NASA races against clock to intercept ‘God of Chaos’ asteroid threatening Earth’s orbit | Science | News

A spaceship has been launched to investigate the so-called “God of Chaos” asteroid that could reach the Earth’s orbit.

OSIRIS-APEX has been sent to study the Apophis asteroid which is due to fly by Earth in 2029.

While not expected to crash into our planet, its passing will be a once-in-7,500-year event, according to NASA.

In a statement, NASA said: “The intrigue of Apophis is its exceptionally close approach of our planet on April 13, 2029.

“Although Apophis will not hit Earth during this encounter or in the foreseeable future, the pass in 2029 will bring the asteroid within 20,000 miles (32,000 kilometers) of the surface – closer than some satellites, and close enough that it could be visible to the naked eye in the Eastern Hemisphere.

“Scientists estimate that asteroids of Apophis’ size, about 367 yards across (about 340 meters), come this close to Earth only once every 7,500 years.”

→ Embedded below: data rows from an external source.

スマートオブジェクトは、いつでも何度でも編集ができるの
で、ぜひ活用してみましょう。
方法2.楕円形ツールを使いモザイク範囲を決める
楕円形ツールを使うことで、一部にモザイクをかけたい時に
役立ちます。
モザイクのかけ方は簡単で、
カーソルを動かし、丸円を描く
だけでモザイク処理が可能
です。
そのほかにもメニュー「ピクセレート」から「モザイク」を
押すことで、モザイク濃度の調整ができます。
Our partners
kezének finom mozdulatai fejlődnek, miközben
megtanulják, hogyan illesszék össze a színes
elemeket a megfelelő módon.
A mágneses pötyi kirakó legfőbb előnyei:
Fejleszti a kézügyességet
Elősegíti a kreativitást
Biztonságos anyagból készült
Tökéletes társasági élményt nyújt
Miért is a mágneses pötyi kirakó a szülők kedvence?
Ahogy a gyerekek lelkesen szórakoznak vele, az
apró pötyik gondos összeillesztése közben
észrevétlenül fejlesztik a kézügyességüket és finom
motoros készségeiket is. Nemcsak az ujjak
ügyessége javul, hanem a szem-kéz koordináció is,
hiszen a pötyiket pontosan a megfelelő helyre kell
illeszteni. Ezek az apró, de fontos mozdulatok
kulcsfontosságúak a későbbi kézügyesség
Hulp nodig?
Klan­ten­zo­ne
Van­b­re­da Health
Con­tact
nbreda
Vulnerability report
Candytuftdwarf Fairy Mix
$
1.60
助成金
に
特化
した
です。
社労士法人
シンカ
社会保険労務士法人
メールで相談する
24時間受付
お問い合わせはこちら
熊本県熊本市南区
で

OSIRIS-APEX, formerly known as OSIRIS-REx, , where it was collecting samples and creating a mosaic image of the asteroid.

Its trip to Bennu took a total of seven years, travelling some six billion miles to and from Earth.

OSIRIS-APEX’s new mission is similar to that of its one to Bennu, with NASA explaining it will use its “instrument suite of imagers, spectrometers, and a laser altimeter to closely map the surface and analyze its chemical makeup.”

Amy Simon, the mission’s project scientist based at NASA’s Goddard Space Flight Center, said: “OSIRIS-APEX will study Apophis immediately after such a pass, allowing us to see how its surface changes by interacting with Earth’s gravity.”

“The close approach is a great natural experiment,” said Dani Mendoza DellaGiustina, principal investigator for OSIRIS-APEX at the University of Arizona in Tucson.

“We know that tidal forces and the accumulation of rubble pile material are foundational processes that could play a role in planet formation.

“They could inform how we got from debris in the early solar system to full-blown planets.”

Apophis last made headlines around the world in 2004 when initial observations predicted it could hit earth in 2029.

While the prediction was pinned at 2.7 percent at the time, it was put at Level 4 on the Torino impact hazard scale, which categorises the impact hazards of near-earth objects.

It was the highest ever score measured using the scale, however it was downgraded after four days in December 2004.

Its name, Apophis, is derived from the Greek for Apep, an enemy of ancient Egyptian sun-God Ra, who would attempt to swallow Ra each night.